異世界の洗礼
四話目です。よろしくお願いします。
「なるほど…スキルの詳細もわかった事だし、次は実際に使ってみるか」
俺はスキルを使ってみる事にした。
「まずは異次元収納だな。説明には手で触れている〇〇を収納するって書いてあったな。じゃあとりあえずその辺の小石を収納してみようかな。」
近くに落ちていた小石を拾って収納と念じてみた。一瞬で手の上にあった小石が消えていた。
「うぉっ消えた!」
システムを使って持ち物を表示してみると持ち物の欄に石【小】1と追加されていた。
「なるほど。じゃあ次は自分の腰くらいまである石を収納できるか試そう。」
ちょうどいい大きさの石を見つけ、先程と同じように手で触れて念じてみた。
また一瞬で消えた。そして持ち物を表示させてみると石【中】1と追加されていた。
何か楽しくなってきた俺は近くにあるものをどんどん収納していった。ちなみに生えている木は収納出来なかった。
そしてこの時、異次元収納に夢中になっていた俺は自分を観察している存在がいる事に全く気付いていなかった…。
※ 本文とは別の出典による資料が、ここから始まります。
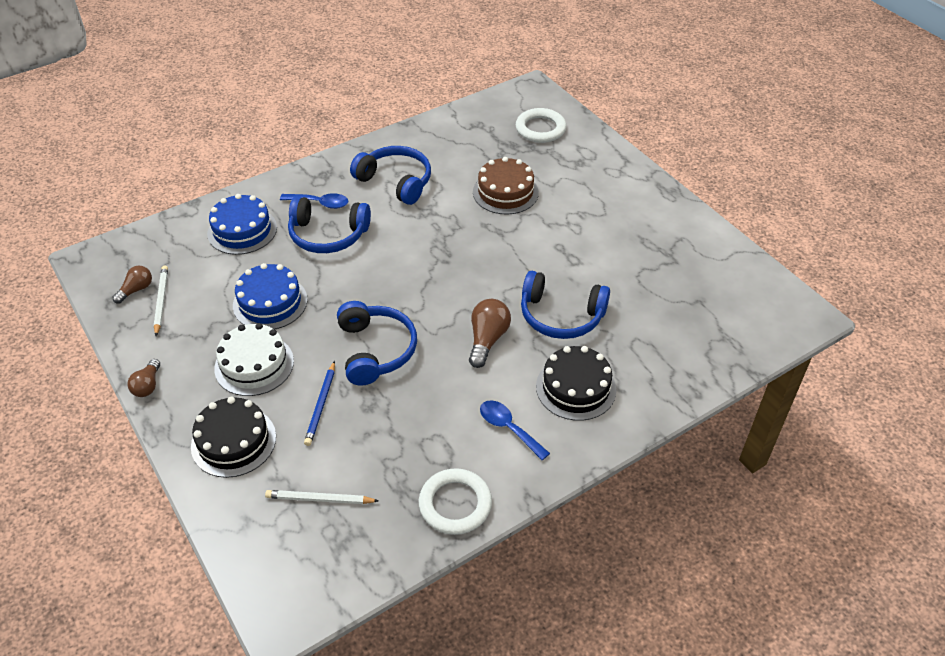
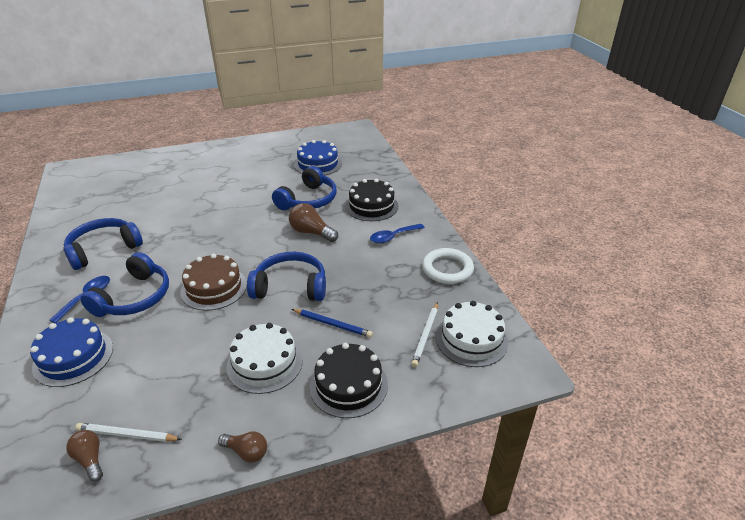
camera: 75 degrees left, 10 degrees down
blue cake [233,263,308,329] -> blue cake moved to [294,140,342,176]
brown cake [473,157,539,214] -> brown cake moved to [180,254,247,311]
white ring [516,108,566,143] -> none
none -> white cake [436,301,508,367]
「グギギ…」涎を垂らしニヤついている存在がいる事に。
今、俺の目の前には今日見つけた中で1番大きな岩があった。だいたい目測高さ5メートル、横4メートル弱、重さ数10トンくらいある岩だった。俺はその岩に手を触れて念じてみた。一瞬で消えた。
「やったーーー!」
俺は達成感でいっぱいだった。両腕を上げて喜んでいた。
そして、その直後、俺の左眼に突然激痛がした。
「ぐああぁぁぁーーー‼︎‼︎」
最初何が起こったのかわからなかった…。
激痛に耐えながら左眼に手を持っていくと棒らしきものが手に触れた。
そして、それは左眼に刺さっているようだった。
「これは何だ?めちゃくちゃ痛い!何が起こった!?」
自分ではパニックになっていたが頭では冷静に状況を把握しようとしていた。
これは状態異常無効の効果で、混乱を無効化しているのかもしれないと思った。
その時、草陰から俺の胸くらいの背丈で緑色をした小人のような存在がこちらに、弓を構えながら現れた。
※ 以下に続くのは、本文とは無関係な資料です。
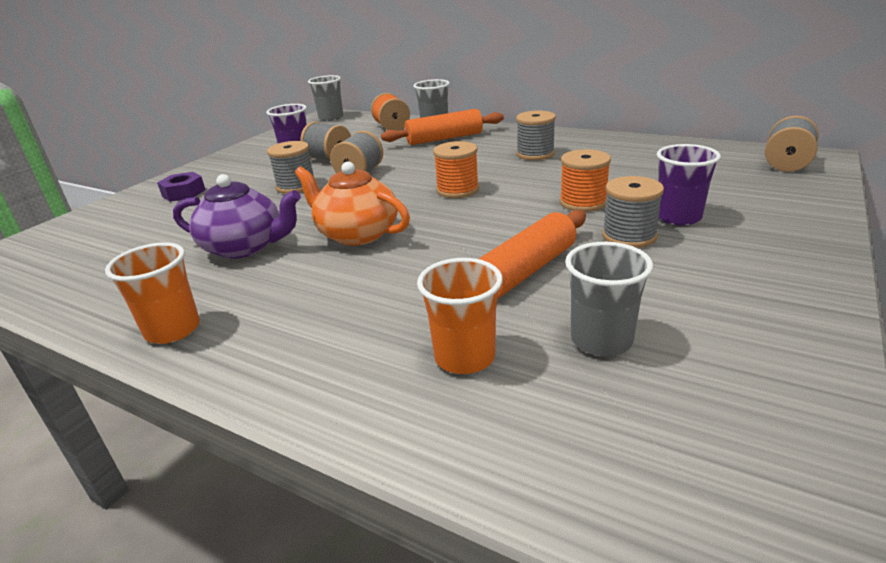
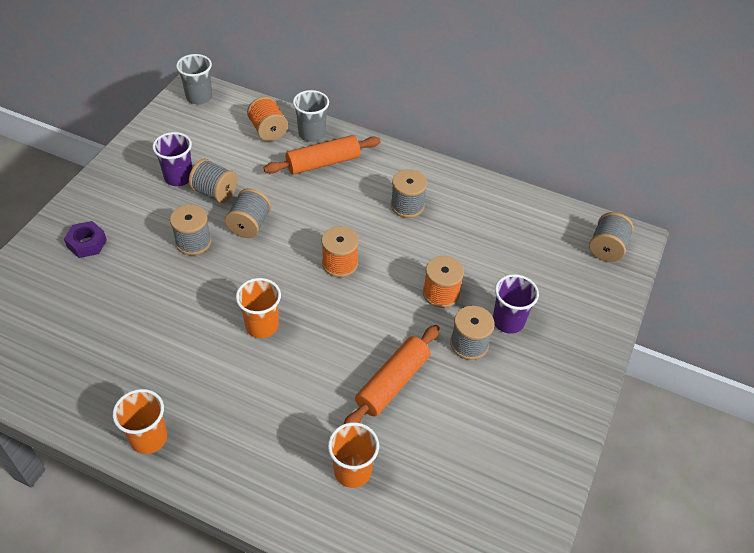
camera: 10 degrees left, 20 degrees up
purple teapot [173,174,301,259] -> none
orange teapot [295,161,410,246] -> orange cup [236,278,281,338]
grey cup [565,242,653,356] -> none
たぶん昔に読んでいたラノベに出てきた、ゴブリンというやつだろう。
「グギギギギギ」変な金切り声をあげながらそいつはニヤケ顔で笑っていた。もう獲物を獲ったも同然だと思っているんだろう。
俺はこの時、激痛に耐えながら自分の甘さを後悔し、同時にこの状況を打開する方法を考えていた。
考えろ!今の自分にできることは何だ!今は異次元収納しかない!他のスキルはまだ確認できていないし、この状況では博打は打てない。
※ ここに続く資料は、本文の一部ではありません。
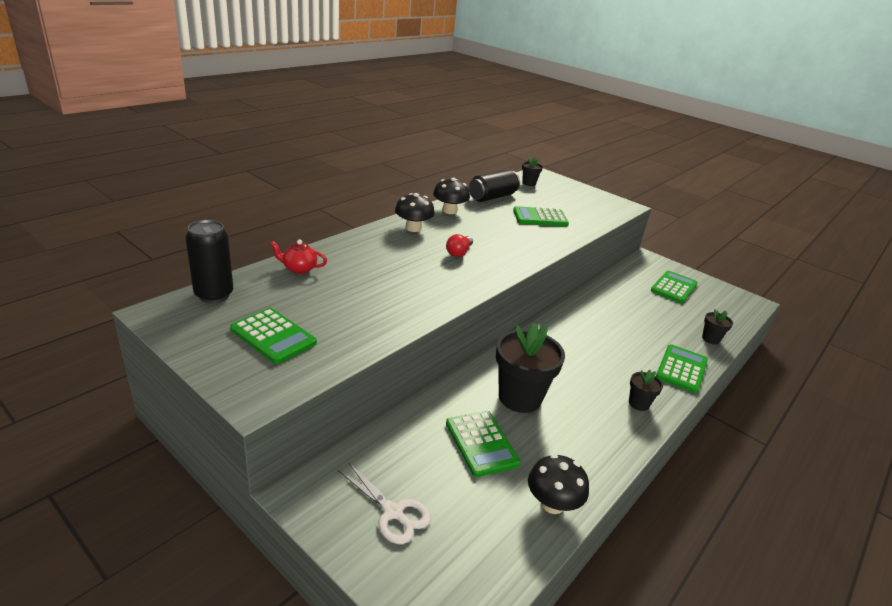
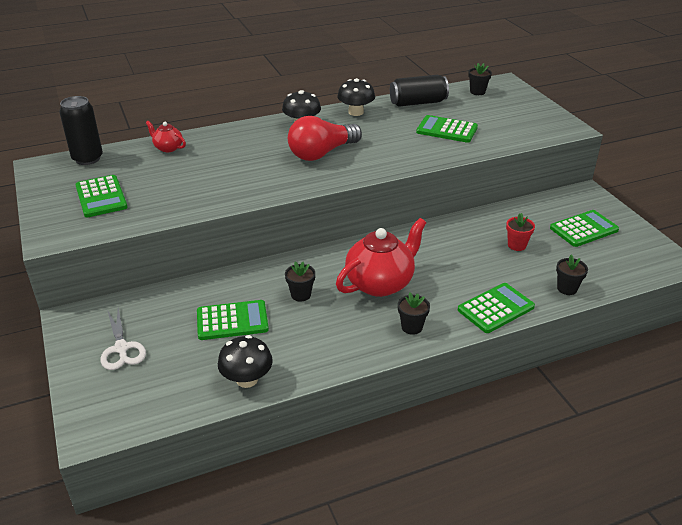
camera: 30 degrees right, 5 degrees up
red light bulb [446,234,473,257] -> red light bulb [288,116,362,161], size x1.96
green calculator [446,411,520,477] -> green calculator turned 105 degrees counterclockwise [197,300,269,340]
black flower pot [496,322,565,413] -> black flower pot [285,261,315,302], size x0.48
none -> red teapot [336,218,426,297]
none -> red flower pot [506,213,535,251]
どうすればアイツを倒せる?何度も考え、そして俺はあいつを倒す方法を思いついた。
俺はすぐにその方法を実行する為に行動した。
まず異次元収納を使い、あいつの頭上に取り出し位置を指定。次に、気づかれたら避けられるので、注意をこちらに向けられるように煽ってみた。
「痛っつ。このクソ野朗が!遠くからしか攻撃できない臆病者めっ!」
「グギッ⁉︎グギギギギギィ!」ゴブリンが怒ったようだ。
そして、怒って最後の攻撃をしようとゴブリンがこちらに向かって弓を打つ瞬間、ゴブリンの頭上から俺が先程収納していた。石【中】が5個落ちていき、ゴブリンはその下敷きになった。
ゴブリンは潰れる間際に大声で叫んで死んだ。
「ギギギィーーーーーーーーーーーーーーーーー!!」
読んでくださった読書の皆様ありがとうございました。